## Data in this exercise
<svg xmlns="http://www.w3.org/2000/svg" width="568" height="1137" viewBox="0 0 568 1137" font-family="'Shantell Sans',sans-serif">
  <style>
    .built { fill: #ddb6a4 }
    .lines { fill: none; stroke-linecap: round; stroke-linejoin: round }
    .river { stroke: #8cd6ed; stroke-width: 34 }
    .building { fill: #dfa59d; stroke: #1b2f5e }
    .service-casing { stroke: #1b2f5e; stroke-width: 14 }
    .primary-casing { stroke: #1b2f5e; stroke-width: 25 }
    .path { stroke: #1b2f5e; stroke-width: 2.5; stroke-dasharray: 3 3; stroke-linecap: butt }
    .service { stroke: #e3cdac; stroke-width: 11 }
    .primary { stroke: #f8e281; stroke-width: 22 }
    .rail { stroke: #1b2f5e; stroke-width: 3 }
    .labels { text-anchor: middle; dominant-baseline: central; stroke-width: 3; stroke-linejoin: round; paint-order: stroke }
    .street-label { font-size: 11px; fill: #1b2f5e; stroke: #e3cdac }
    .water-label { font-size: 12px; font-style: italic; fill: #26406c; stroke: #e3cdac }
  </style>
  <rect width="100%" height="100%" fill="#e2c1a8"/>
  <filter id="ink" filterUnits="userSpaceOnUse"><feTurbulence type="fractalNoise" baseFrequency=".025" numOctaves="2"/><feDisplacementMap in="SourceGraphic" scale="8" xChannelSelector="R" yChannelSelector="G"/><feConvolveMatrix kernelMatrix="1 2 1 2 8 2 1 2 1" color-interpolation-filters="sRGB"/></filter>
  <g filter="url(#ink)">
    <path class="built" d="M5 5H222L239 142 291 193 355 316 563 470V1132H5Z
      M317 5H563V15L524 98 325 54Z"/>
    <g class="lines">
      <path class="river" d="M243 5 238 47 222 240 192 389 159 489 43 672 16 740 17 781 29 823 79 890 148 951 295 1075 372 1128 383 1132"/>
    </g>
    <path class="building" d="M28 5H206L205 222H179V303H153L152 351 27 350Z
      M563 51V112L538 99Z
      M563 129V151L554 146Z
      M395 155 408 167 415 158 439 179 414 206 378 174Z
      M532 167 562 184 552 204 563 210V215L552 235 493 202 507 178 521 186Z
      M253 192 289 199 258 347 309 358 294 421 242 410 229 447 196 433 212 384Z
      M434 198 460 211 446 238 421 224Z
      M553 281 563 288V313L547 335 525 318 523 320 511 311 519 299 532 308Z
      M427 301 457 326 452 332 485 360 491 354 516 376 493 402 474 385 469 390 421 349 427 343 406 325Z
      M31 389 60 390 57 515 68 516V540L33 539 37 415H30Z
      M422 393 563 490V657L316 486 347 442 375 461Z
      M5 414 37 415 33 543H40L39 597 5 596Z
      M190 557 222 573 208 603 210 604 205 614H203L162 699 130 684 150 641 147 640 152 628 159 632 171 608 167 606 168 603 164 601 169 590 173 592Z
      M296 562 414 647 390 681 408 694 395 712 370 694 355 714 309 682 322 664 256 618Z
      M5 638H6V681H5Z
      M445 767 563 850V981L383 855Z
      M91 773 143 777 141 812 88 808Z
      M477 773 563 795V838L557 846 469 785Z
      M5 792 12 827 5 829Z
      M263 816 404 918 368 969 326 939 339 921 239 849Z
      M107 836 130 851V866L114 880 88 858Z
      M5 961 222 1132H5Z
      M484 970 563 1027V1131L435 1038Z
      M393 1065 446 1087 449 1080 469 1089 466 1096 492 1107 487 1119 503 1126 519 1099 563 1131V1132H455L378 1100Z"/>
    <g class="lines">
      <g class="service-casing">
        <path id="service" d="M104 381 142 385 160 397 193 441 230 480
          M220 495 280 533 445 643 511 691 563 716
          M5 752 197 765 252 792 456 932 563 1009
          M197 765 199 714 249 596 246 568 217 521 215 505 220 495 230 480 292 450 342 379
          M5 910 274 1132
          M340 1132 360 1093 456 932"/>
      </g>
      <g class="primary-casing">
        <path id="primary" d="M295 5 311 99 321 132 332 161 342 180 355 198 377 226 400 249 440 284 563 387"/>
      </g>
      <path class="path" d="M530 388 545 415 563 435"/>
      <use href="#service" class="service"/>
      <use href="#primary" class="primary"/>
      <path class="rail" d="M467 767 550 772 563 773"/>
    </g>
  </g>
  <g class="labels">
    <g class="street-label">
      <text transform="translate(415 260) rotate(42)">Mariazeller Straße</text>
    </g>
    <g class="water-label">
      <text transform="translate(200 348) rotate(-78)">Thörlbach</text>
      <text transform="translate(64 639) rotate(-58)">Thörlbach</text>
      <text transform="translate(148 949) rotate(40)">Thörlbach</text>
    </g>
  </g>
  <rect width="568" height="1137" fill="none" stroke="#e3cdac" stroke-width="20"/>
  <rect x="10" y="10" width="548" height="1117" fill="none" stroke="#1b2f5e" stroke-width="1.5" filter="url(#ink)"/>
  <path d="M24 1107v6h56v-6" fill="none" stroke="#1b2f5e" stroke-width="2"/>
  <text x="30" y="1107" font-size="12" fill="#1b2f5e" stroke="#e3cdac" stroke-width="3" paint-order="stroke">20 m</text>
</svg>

## What the task requires
Take every line from the records above that has the word "order" and copy it.

## Reply
    .labels { text-anchor: middle; dominant-baseline: central; stroke-width: 3; stroke-linejoin: round; paint-order: stroke }
  <text x="30" y="1107" font-size="12" fill="#1b2f5e" stroke="#e3cdac" stroke-width="3" paint-order="stroke">20 m</text>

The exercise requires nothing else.